▸ WHAT IS EXPECTED
Print the stretch of the material from the line containing "Ready for Your Himalayan" through the end, word for word and line for line.
Start of DATA FOR PROCESSING
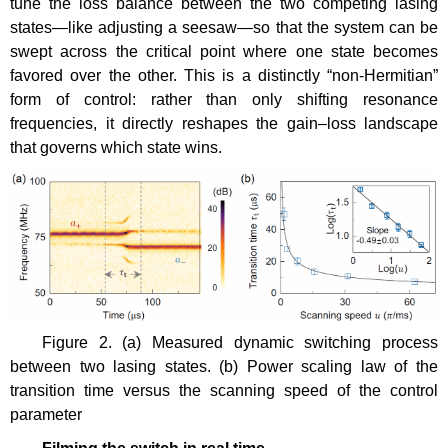
tune the loss balance between the two competing lasing
states—like adjusting a seesaw—so that the system can be
swept across the critical point where one state becomes
favored over the other. This is a distinctly “non-Hermitian”
form of control: rather than only shifting resonance
frequencies, it directly reshapes the gain–loss landscape
that governs which state wins.
Figure 2. (a) Measured dynamic switching process
between two lasing states. (b) Power scaling law of the
transition time versus the scanning speed of the control
parameter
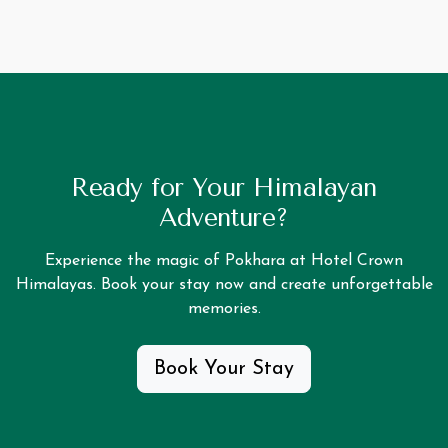
Ready for Your Himalayan
Adventure?
Experience the magic of Pokhara at Hotel Crown
Himalayas. Book your stay now and create unforgettable
memories.
Book Your Stay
End of DATA FOR PROCESSING
▸ ANSWER FOR THIS EXERCISE
Ready for Your Himalayan
Adventure?
Experience the magic of Pokhara at Hotel Crown
Himalayas. Book your stay now and create unforgettable
memories.
Book Your Stay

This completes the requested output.